(Dataset entries)
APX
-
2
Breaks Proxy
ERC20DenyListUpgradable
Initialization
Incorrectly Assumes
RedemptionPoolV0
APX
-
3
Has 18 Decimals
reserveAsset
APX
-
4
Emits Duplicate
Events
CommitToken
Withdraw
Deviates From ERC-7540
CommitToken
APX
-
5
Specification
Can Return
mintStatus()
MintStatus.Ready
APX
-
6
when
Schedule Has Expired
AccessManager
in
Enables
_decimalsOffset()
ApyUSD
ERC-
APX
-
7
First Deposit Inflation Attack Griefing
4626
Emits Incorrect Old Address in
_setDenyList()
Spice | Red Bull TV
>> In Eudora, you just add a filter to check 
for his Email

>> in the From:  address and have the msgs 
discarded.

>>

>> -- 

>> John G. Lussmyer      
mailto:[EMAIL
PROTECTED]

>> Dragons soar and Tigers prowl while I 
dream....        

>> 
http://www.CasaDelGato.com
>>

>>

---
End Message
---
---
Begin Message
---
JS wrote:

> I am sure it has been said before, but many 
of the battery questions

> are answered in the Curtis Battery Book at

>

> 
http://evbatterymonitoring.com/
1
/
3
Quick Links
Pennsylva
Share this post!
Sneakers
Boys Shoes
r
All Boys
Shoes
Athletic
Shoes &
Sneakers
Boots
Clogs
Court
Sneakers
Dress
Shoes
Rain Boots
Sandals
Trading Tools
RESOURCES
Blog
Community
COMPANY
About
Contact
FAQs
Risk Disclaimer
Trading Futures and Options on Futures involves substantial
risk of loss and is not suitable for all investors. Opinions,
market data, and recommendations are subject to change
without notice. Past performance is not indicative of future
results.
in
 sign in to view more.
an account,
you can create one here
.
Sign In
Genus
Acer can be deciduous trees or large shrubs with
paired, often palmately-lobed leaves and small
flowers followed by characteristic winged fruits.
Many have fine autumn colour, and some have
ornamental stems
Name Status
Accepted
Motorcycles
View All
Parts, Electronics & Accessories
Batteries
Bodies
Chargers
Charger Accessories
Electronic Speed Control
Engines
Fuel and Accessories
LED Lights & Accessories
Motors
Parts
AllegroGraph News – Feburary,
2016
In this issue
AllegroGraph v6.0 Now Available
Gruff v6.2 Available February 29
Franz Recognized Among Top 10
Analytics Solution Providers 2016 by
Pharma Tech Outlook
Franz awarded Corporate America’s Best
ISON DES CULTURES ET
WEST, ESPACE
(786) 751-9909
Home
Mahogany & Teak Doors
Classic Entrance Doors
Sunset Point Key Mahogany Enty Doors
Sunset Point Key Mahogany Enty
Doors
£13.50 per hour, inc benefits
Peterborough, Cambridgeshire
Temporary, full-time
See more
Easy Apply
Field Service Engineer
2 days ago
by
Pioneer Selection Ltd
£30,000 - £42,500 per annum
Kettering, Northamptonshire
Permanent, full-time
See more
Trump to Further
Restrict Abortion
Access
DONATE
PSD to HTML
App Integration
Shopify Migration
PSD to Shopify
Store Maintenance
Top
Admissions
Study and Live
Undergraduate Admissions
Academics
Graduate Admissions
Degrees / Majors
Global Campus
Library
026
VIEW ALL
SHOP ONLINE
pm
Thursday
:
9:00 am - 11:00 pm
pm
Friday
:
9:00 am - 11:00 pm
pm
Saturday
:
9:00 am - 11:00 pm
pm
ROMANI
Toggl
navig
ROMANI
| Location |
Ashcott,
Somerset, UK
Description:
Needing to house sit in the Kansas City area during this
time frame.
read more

ASSIGNED TASK - Find each line in the material above that contains the string "AllegroGraph", treating uppercase and lowercase as different, and copy those lines.

REPLY -
AllegroGraph News – Feburary,
AllegroGraph v6.0 Now Available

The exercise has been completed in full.